Our situation is a profound spiritual condition expressing loss of a sense of interconnectedness and alienation from the web of life.  Our first response must be to feel and express the pain.   Without this expression we remain blocked in our ability to think clearly about ways to reconnect with the life-giving community of the earth that surrounds us.  Whatever our own spiritual heritage and its captivity to old ways of thinking, we can find roots there of healing and wholeness through the experience of suffering.  We can also find the joy and celebration of the unity of life.   In music, art and dance we find ways of self-expression and connection with the rhythms of the universe that give voice to our own inherent creativity.  Whatever the method we must take time to recharge our energy and renew our strength “to mount up as eagles.”  As we take the time we recognize the multiplication factor, the increasing effectiveness of our own work that comes from regular renewal and recharge.  In this process we can recover the innate intelligence, creativity and joy of life that was ours at birth.

2. Restore, Revive and Return

The destruction wrought by the present system of human activity affects everyone.    From the racism and sexism that destroy the sense of acceptance of everyone as equals to the impacts of a society based on growth, greed and getting more to the decline in every major ecosystem to the unprecedented rate of species extinction, hurts are inflicted that need to be healed.  These hurts are internalized so that people begin to act out of the feelings and perceptions imposed in that internalized oppression rather than out of a true sense of identity.   Restoration of people and forests, of communities and wetlands, of relationships and rivers must be part of any work to revive life.  We must return people and ecosystems to a state that existed before present destruction began.

3. Reform, Revise and Resist

Work with existing institutions is crucial.

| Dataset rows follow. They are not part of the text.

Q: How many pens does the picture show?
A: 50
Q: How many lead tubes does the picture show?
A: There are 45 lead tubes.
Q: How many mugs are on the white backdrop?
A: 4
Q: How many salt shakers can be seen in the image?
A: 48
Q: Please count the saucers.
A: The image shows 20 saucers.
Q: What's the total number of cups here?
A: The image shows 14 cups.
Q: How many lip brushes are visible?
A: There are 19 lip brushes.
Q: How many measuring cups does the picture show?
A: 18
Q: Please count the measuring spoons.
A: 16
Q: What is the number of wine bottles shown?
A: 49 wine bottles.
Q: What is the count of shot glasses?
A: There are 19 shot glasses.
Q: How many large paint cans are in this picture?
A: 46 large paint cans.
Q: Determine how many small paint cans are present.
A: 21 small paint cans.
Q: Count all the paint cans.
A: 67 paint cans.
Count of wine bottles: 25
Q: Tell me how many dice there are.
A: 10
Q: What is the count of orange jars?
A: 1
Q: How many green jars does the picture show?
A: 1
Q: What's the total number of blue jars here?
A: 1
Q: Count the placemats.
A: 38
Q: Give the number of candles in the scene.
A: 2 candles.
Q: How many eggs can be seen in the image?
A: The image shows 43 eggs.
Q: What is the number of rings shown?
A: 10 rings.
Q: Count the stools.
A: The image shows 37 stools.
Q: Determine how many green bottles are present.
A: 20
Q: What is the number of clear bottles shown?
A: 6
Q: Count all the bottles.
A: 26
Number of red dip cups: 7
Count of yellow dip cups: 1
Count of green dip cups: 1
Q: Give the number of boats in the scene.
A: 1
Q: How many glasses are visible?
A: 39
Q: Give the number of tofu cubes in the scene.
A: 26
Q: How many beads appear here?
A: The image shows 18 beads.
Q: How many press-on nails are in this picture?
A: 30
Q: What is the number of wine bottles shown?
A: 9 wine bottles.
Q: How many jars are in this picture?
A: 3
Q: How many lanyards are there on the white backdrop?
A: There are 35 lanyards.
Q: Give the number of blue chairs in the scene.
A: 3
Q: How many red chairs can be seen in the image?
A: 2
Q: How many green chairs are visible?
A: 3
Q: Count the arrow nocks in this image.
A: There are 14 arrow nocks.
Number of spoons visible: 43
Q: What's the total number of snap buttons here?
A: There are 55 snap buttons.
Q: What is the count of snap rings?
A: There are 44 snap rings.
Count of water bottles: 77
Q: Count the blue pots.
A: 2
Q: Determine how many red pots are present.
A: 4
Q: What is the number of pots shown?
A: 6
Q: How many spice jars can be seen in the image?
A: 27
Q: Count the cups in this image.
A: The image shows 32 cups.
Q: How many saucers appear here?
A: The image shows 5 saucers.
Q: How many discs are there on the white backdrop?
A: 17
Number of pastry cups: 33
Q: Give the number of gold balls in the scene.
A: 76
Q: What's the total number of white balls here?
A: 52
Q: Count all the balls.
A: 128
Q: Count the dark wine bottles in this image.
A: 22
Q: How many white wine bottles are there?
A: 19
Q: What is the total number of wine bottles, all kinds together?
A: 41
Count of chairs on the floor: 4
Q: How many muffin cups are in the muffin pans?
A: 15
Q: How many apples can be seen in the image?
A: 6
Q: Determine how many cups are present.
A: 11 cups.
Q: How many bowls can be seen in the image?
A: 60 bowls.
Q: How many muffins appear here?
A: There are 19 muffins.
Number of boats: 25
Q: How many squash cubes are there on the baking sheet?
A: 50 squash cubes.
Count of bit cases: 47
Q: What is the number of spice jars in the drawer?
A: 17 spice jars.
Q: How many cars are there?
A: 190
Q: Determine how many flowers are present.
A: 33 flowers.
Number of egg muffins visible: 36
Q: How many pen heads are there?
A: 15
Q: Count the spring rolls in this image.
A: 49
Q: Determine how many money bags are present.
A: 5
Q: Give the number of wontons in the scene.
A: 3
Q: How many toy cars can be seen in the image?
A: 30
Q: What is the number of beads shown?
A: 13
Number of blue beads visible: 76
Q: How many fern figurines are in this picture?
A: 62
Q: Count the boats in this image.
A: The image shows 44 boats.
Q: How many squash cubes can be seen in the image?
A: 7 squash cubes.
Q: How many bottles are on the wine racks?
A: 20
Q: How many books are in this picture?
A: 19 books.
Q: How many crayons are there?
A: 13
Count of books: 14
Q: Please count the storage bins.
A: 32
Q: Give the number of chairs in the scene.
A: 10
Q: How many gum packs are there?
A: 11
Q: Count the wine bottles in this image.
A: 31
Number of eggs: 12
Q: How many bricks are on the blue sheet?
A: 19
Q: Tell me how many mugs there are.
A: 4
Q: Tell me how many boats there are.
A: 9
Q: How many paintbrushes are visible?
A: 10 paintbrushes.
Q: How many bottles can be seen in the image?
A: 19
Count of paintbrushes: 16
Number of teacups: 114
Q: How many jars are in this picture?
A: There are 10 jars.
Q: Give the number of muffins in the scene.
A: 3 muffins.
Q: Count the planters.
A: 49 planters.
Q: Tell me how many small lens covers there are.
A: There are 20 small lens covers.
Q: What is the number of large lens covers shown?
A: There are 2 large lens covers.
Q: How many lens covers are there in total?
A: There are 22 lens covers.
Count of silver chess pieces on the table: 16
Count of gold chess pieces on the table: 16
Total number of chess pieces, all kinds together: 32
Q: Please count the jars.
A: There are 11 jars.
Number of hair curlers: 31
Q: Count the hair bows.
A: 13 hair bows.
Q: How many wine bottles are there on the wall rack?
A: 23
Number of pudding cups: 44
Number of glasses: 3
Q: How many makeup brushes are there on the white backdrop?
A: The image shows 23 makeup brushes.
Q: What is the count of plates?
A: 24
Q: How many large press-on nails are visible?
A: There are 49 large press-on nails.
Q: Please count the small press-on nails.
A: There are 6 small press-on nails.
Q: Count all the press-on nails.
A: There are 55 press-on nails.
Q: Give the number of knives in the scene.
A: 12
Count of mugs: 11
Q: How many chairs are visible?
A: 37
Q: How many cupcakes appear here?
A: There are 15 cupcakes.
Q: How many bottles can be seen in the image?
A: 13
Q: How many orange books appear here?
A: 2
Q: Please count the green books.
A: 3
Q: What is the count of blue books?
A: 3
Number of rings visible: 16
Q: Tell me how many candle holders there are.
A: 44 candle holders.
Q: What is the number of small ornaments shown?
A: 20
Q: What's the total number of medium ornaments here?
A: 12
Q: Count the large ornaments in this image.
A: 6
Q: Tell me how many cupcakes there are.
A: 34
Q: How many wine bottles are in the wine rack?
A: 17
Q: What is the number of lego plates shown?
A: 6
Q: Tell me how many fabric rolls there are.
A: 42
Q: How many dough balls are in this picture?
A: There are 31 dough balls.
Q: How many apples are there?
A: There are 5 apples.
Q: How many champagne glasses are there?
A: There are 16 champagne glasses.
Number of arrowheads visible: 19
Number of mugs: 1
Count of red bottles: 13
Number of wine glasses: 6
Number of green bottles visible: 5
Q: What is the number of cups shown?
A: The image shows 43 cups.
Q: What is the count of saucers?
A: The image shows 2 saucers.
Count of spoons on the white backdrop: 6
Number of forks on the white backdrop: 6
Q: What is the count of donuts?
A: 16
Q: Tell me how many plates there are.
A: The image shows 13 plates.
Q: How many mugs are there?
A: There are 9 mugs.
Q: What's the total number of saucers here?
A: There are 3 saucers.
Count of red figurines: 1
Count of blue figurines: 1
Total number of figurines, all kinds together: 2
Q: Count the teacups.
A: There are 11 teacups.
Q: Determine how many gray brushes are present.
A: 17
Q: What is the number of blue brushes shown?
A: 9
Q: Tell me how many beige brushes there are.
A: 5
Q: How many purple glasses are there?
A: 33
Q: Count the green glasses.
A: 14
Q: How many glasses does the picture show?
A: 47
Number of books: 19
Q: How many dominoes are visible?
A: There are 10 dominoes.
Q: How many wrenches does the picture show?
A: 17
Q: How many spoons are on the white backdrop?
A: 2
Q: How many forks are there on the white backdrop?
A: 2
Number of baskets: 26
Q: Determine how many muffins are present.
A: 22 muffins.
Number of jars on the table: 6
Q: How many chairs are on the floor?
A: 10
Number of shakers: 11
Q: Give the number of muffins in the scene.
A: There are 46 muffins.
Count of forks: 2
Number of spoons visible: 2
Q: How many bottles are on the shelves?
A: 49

They will not disappear overnight.    Many practices can be mitigated so that life has a chance.   Reform and revision of operating guidelines, customs and cultures within institutions are crucial parts of making a system that functions well and provides a transition to new institutions.   Some institutional practices are so destructive that they need to be resisted.  Much crucial social change work occurs on the level of reform, revision and resistance.

4.  Re-envision, Re-create and Remake

For a new society based on human continuity with the natural world we need to re-envision the possibilities, recreate a dream for the future and remake the institutions.   Alternatives to present institutions must embody a new vision powerful enough to replace the old.  Transformation to a society recognizing its interconnectedness with the universe, expressing its diversity and affirming new possibilities for all its subjects is a slow but necessary process.   As Thomas Berry expresses in The Great Work (Bell Tower 1999) we need to draw on the wisdom of the past found in the great classical traditions, the wisdom of science, the wisdom found in the life experience of indigenous peoples, and the inherent wisdom of women.    Each way provides a different window that allows glimpses of new possibilities, alternatives that become mainstream in the new society.

Making our way through the tunnel we have created is the work of everyone.  While we may choose to concentrate our energies on one of the four levels, each level is a necessary part of moving toward a life sustaining future.   Work on each level gives energy to the other levels.